The postulate that the final three-dimensional conformation of globular proteins is prescribed by the amino acid sequence has not been contradicted throughout some 50 years of protein folding studies and our results are in accordance with that finding. The Anfinsen experiment was conducted for only a single protein. Since our method is based on an in silico approach, it does not require a great deal of preparation in order to conduct similar studies on different enzymes, which we have already embarked on.

Methods

Molecular dynamics simulations

All MD simulations were conducted under the Amber 03 force field [11] as implemented in the protein modelling package Yasara [12]. A single copy of the RNAse structure PDB I.d. 1 kf3 was enclosed in a rectangular box of dimensions 48.5 × 54.0 × 43.6 Å. This was filled with copies of a single urea molecule. The number of urea molecules generated by Yasara to just fill the box was 1058. This file was saved and then edited to remove all but 159 urea molecules; this number was calculated to represent a urea concentration of 8 M when the remaining 899 molecules were replaced by water (6334 water molecules). The 159 urea molecules were chosen so as to be spread out as evenly as possible in the box. The selection procedure involved using the Linux sort command to sort the urea molecule entries along the three coordinate axes of the box and then eliminating entries that clustered too closely, first along X, then Y and finally Z, in such a manner as to ensure a well-spaced-out distribution of the urea molecules in the box, avoiding any clustering.

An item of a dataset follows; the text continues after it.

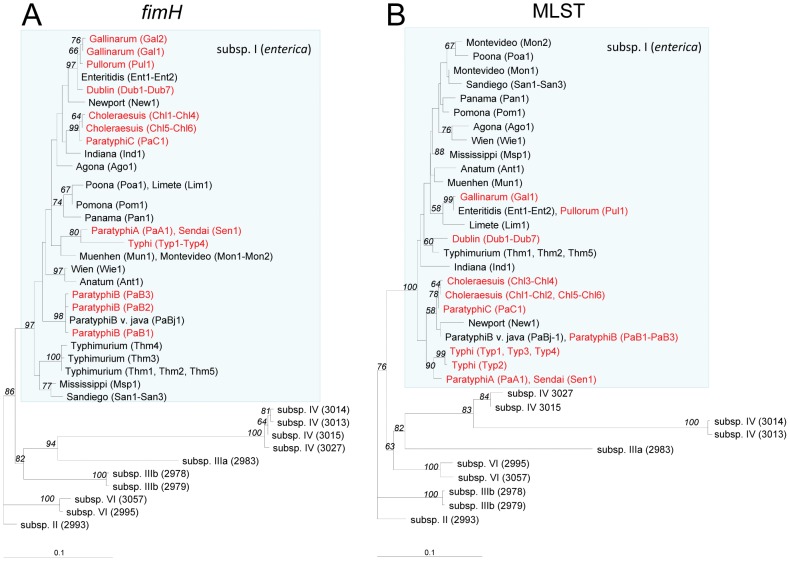
Maximum-likelihood DNA phylograms of S. enterica fimH and concatenated MLST loci (aroC, hisD and thrA).The fimH tree (A) was built based on an alignment of fimH sequences amplified from 55 isolates including 45 different strains of subspecies I and 10 strains of subspecies II–VI (for details see Table 1). Five additional alleles of fimH obtained from GenBank (S. Typhimurium AJB3 (Thm3), S. Typhimurium LB5010 (Thm4), S. Gallinarum 287/91 (Gal1) and 589/02 (Gal2), and S. Paratyphi C 49 [RKS4594] (PaC1) were included. The MLST loci tree (B) was built on an alignment of concatenated sequences of three genes (aroC, hisD and thrA) obtained for 57 study strains. The trees shown were rooted using S. enterica subsp. II (2993). The italicized values along the branches denote % bootstrap values based on 1000 runs (the bootstrap proportions along the terminal branches separating isolates within single serovars as well as the ones below 50% are not shown). Systemically invasive serovars are shown in red and non-invasive serovars are shown in black. Strain tags are as used in the text.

Yasara was then used once more to fill the empty regions with water. The final density in the box, which contained protein, urea and water, was 1.6, corresponding to a urea concentration of 8 M.

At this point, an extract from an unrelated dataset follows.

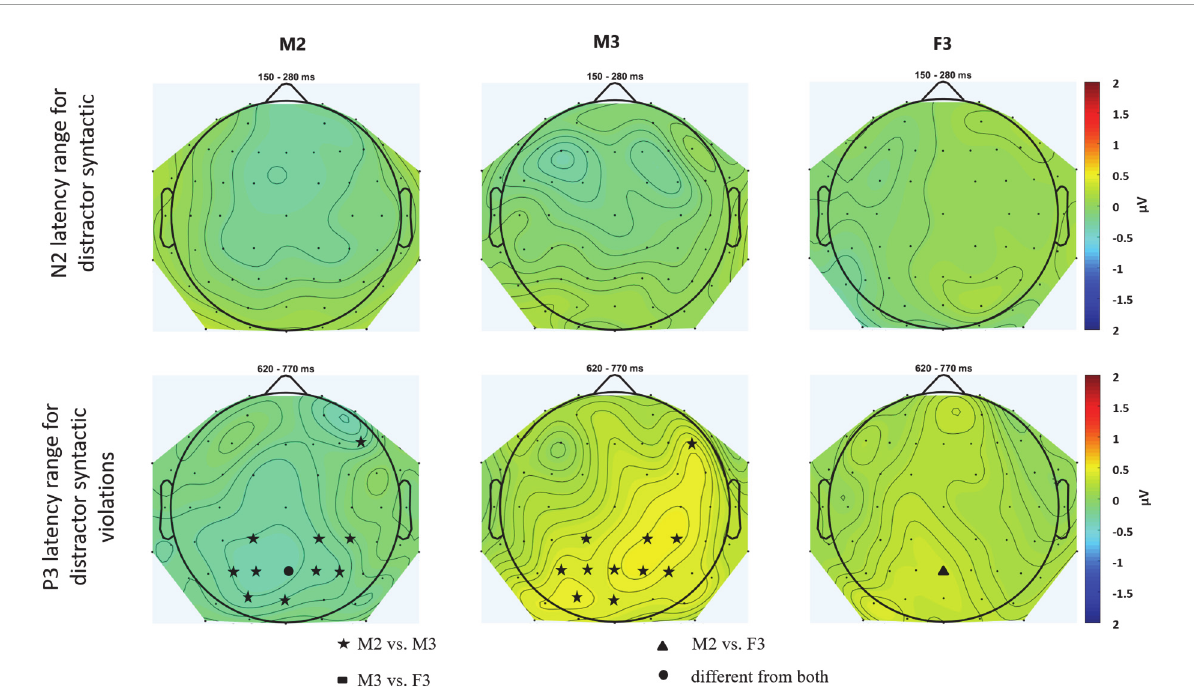
FIGURE5 Scalp topography of the N2 (upper row) and P3 (bottom row) latency range for distractor syntactic violations for the three distractor streams: M2 – male speaker in the one-distractor condition, M3 – male speaker in the one-distractor condition, F3 – female speaker in the two-distractor condition. The scalp distributions were calculated from the average voltages measured from the time windows shown in Figure 2 . Maps were spline interpolated with a smoothing factor of 10 − 7 . Electrode locations marked by filled circles, stars, triangles, and rectangles represent the scalp locations where the signal in the given latency range significantly differed from one (filled stars, rectangles, or triangles) or both (circles) other conditions. Tests were computed by pair-wise post hoc comparisons of the corresponding ANOVA with the factors of CONDITION and ELECTRODE LOCATION (including all electrodes; thus replacing the factors ANTERIOR-POSTERIOR and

To conduct the simulations on reduced ribonuclease, the untreated enzyme molecule was extracted from the box and replaced with the reduced form produced as described in the next section. The pressure was set at 1013 Hpa and the box was minimized with Amber 03 at 25°C for 1 ps and run under MD at 60°C, saving coordinates every 100 ps and stopping at 9 ns. Movies of both these steps are available for inspection on www.adelard.org.uk/movies.

Simulations of the recovery of activity required urea to be removed and replaced with water. The treated solution was minimized/equilibrated to ensure that the change in environment did not affect the system adversely.

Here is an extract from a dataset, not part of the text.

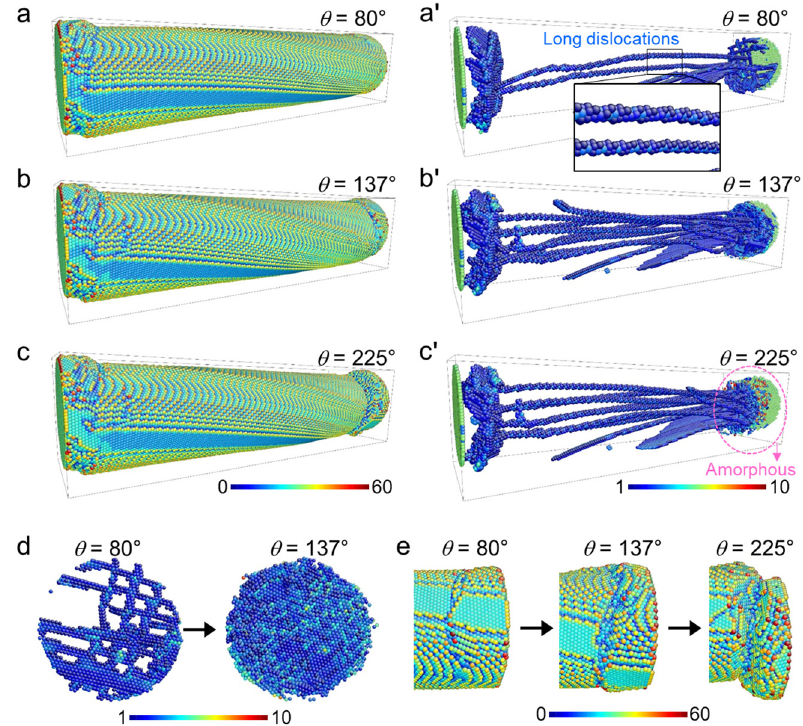
Figure 2. Typical atomic configurations during the torsion deformation of a pristine α -Fe nanowire with diameter of 10 nm and length of 45 nm at 1 K. The atomic configuration at the beginning of region A is shown in ( a ), and the corresponding dislocation structure is shown in ( a’ ). The atomic configuration at the beginning of region B (also the end of region A) is shown in ( b ), and the corresponding dislocation structure is shown in ( b’ ). The atomic configuration at the end of region B is shown in ( c ), and the corresponding dislocation structure is shown in ( c’ ). The evolution of dislocations near the wire ends is shown in ( d ). The increase of the local amorphization near the loading end with increasing twist angle is shown in ( e ). The colors are coded by the centrosymmetry parameter [34] .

Reduction of disulphide bridges

This was carried out using the protein modelling program What if [13], which has a choice of routines whereby the program considers all cysteine residues to be reduced or alternatively oxidized as in a disulphide bridge, the connectivity in the latter case being dictated according to the mutual proximity of the respective SG atoms. The latter is the default procedure; the former is an added feature intended to ensure that a disulphide bridge is not automatically assumed merely on the basis of this proximity.